A expressão, na verdade, é maior: In tota fine erga omnes et ominia, para todos os fins, a respeito de todos e tudo.
No país dos bacharéis e cartórios, uma sentença latina tem o mágico efeito de dirimir qualquer conflito, litígio e polarização. O Estado brasileiro está estraçalhado desde o início da temporada eleitoral do ano passado, portanto, há cerca de um ano. A cada dia que passa aumentam os fraccionamentos, e isso a tal ponto que hoje todos são adversários de todos: sumiram aliados, coligados, sócios e até possíveis cúmplices (assustados com a epidemia das delações premiadas).
O brasilianista James Green, com 40 anos de estudos e vivências em nosso país, disse na sexta a O Globo que nunca viu o país tão dividido e conflagrado. E tão perplexo. Em outras palavras: ninguém se entende e ninguém entende o que se passa.
Batizada de “Erga Omnes”, “contra todos”, a 14.ª fase da Operação Lava Jato, fiel ao significado de que a lei vale para todos, prendeu na sexta-feira a maior coleção do figurões do mundo empresarial com base em evidências de operações fraudulentas que começaram na Petrobras há mais de dez anos.
É possível que o inédito rigor da lei, seu belo enunciado em latim e nossa conhecida veneração pela retórica sejam capazes de minorar o clima de desavenças que minam progressivamente instituições, posturas e códigos. Mas também é possível que a sede de justiça, agregada à dinâmica da insensatez, intoxique ainda mais o ambiente.

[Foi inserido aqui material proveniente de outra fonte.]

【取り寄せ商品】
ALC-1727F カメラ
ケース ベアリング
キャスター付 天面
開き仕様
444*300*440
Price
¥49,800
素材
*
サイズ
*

Convém lembrar sempre que não estamos isolados numa confortável academia fruindo estimulante troca de percepções filosóficas. Estamos enfiados numa penosa trincheira e enfrentando o estresse de uma acabrunhante crise econômica, índices inesperados de desemprego e um aumento inaudito da violência cotidiana. Parece exaurida nossa apregoada capacidade de dissimular e disfarçar os maus instintos.

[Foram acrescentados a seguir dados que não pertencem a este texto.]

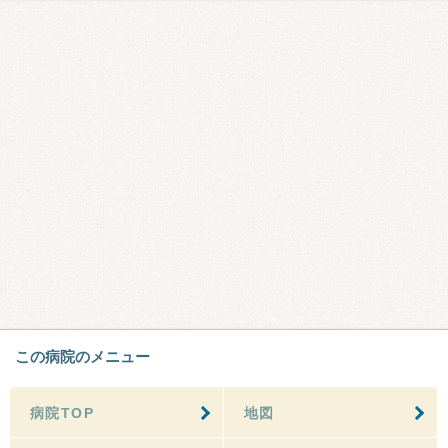
この病院のメニュー
病院TOP
地図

Novos costumes, novas tecnologias com novos mimetismos alimentam um até agora impensável estoque de agressividade. Modalidades alienígenas rapidamente assimiladas e disseminadas sugerem um recorte antropológico bem distinto daquele que se imaginava.
Evidentemente não foi efeito da notícia da chacina num templo batista negro em Charleston, na Carolina do Sul, mas quase simultaneamente fomos surpreendidos com uma inesperada cólera religiosa: no Rio, semana passada, uma menina de 11 anos, vestida para um ritual de candomblé em casa de sua avó, foi apedrejada na rua. E também no Rio, na sexta-feira, foi descoberto o assassinato do médium Gilberto Arruda, 73 anos, famoso pelos tratamentos espirituais e a caridade que oferecia no Lar Frei Luiz.
Já tivemos pastores pisoteando imagens de santas na tevê, mas estes incidentes contra crenças religiosas sincréticas e tão arraigadas na espiritualidade brasileira podem ser os primeiros sintomas de uma intolerância secularmente reprimida e agora liberada pelas pressões do momento.
A lei é para todos – esta verdade saiu num dos jorros do petrolão, e com ela teremos de conviver para sempre. Somos finalmente iguais.